Friday, 17 June 2022

Life of Pi

by Lolita Chakrabarti based on Yann Martel's novel

seen at Wyndhams Theatre on 11 June 2022

After the erudite expositions of Socratic philosophy in Cancelling Socrates, I saw on the same day a rather different approach to dramatising fundamental questions about existence in Lolita Chakrabarti's inventive adaptation of Yann Martel's novel Life of Pi, in which a young boy (Hiran Abeysekera, ably supported by a dozen cast members and assorted puppeteers) first faces and then accounts for a lengthy voyage across the Pacific Ocean adrift in a lifeboat as the only human survivor of a shipwreck (he is accompanied by a number of animals including a huge Bengal tiger incongruously named Richard Parker).

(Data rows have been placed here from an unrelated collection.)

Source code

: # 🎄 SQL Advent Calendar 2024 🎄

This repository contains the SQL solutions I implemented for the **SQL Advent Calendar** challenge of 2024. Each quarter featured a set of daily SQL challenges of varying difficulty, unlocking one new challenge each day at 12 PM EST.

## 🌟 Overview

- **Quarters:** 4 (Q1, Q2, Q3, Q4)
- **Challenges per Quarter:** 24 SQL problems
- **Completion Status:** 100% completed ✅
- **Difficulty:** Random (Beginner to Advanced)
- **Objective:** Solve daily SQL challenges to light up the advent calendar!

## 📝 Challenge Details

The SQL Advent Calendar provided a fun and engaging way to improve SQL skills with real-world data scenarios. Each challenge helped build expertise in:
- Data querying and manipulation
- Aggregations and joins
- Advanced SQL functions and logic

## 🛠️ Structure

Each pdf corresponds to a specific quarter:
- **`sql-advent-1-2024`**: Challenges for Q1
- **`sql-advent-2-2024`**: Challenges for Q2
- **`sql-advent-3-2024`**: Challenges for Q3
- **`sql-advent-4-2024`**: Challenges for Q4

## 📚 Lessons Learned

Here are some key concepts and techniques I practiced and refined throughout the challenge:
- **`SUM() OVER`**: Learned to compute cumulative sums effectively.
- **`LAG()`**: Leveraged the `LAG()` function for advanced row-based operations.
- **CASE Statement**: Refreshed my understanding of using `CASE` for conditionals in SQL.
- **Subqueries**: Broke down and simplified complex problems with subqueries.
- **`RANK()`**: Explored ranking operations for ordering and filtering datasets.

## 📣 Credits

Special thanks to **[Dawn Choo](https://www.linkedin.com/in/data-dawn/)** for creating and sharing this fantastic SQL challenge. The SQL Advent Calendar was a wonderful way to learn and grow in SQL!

The play, directed by Max Webster with brilliant set and costume designs by Tim Hatley, opens in the hospital in Mexico where Pi is recovering from his ordeal; representatives of the Canadian consulate (Pi and his family were due to settle in Canada) and the Japanese owners of the wrecked ship are interviewing him to try to find out what happened, but are baffled by the extravagant story he tells of shipping a zoo from India to Canada, and the perils of sharing a small lifeboat with a large tiger.

Here is another play in which narrative plays a significant part, but it is only a framing device, quickly seguing into dramatic reconstructions of the major events of Pi's story; with a dazzling array of video projections and more traditional opening and closing of doors and walls the coldly lit hospital ward is transformed into the vibrant town in which Pi and his family live, the port of embarkation, and the cramped conditions of the ocean-going vessel. Lastly the outlines of the lifeboat emerged as if by magic from the stage floor as the vast loneliness of the ocean was evoked by waves projected onto the floor and expansive vistas of sky elsewhere on the stage. All the while, fantastic puppetry designed by Nick Barnes and Finn Caldwell and directed by the latter brings to life the animals and ocean creatures encountered by the resilient boy at the centre of the story.

The boy has grown up exposed to three very different religious traditions - Hinduism, Islam and Christianity - and has participated in the communal aspects of all of them perhaps without deeply understanding their theological underpinnings. However he remains touchingly convinced that a religious outlook on life is essential; atheists he can cope with because at least they have a belief, while agnostics simply flummox him. This attitude undoubtedly helps him to survive even as the cold rationality of his intercolutors threatens to unhinge him; it's a remarkable testimony to the power of stagecraft, as much as to the power of fiction, that we are on his side as he asserts his right to tell his own story in his own way.

It was really exhilarating to see a play rush headlong through a strong and exciting tale with such confidence and energy.